DESCRIPTION OF THE TASK
Copy every line below exactly.

*** RECORD SET ***

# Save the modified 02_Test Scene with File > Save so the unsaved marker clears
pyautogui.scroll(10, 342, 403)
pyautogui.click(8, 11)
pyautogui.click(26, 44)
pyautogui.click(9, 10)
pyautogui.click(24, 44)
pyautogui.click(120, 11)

*** End of RECORD SET ***

YOUR RESPONSE
# Save the modified 02_Test Scene with File > Save so the unsaved marker clears
pyautogui.scroll(10, 342, 403)
pyautogui.click(8, 11)
pyautogui.click(26, 44)
pyautogui.click(9, 10)
pyautogui.click(24, 44)
pyautogui.click(120, 11)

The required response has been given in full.